Start of MATERIAL SHOWN

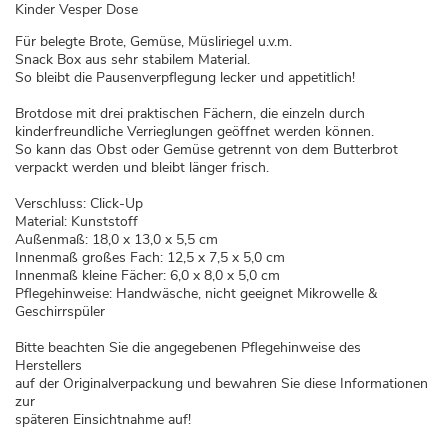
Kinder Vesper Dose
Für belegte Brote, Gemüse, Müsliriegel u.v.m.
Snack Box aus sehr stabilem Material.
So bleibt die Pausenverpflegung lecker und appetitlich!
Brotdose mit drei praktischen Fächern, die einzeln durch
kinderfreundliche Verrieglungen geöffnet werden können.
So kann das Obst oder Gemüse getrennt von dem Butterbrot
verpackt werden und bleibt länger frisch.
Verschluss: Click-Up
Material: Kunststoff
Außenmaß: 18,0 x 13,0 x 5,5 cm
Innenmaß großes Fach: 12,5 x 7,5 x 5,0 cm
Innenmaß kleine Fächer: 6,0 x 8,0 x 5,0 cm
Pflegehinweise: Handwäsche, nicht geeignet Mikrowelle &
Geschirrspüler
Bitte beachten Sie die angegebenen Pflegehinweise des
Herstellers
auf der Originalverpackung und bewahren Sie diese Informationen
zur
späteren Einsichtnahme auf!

End of MATERIAL SHOWN

> [YOUR ASSIGNMENT]:
Set down every entry above exactly as written. Leave out all pictures.

> [EXERCISE OUTPUT]:
Kinder Vesper Dose
Für belegte Brote, Gemüse, Müsliriegel u.v.m.
Snack Box aus sehr stabilem Material.
So bleibt die Pausenverpflegung lecker und appetitlich!
Brotdose mit drei praktischen Fächern, die einzeln durch
kinderfreundliche Verrieglungen geöffnet werden können.
So kann das Obst oder Gemüse getrennt von dem Butterbrot
verpackt werden und bleibt länger frisch.
Verschluss: Click-Up
Material: Kunststoff
Außenmaß: 18,0 x 13,0 x 5,5 cm
Innenmaß großes Fach: 12,5 x 7,5 x 5,0 cm
Innenmaß kleine Fächer: 6,0 x 8,0 x 5,0 cm
Pflegehinweise: Handwäsche, nicht geeignet Mikrowelle &
Geschirrspüler
Bitte beachten Sie die angegebenen Pflegehinweise des
Herstellers
auf der Originalverpackung und bewahren Sie diese Informationen
zur
späteren Einsichtnahme auf!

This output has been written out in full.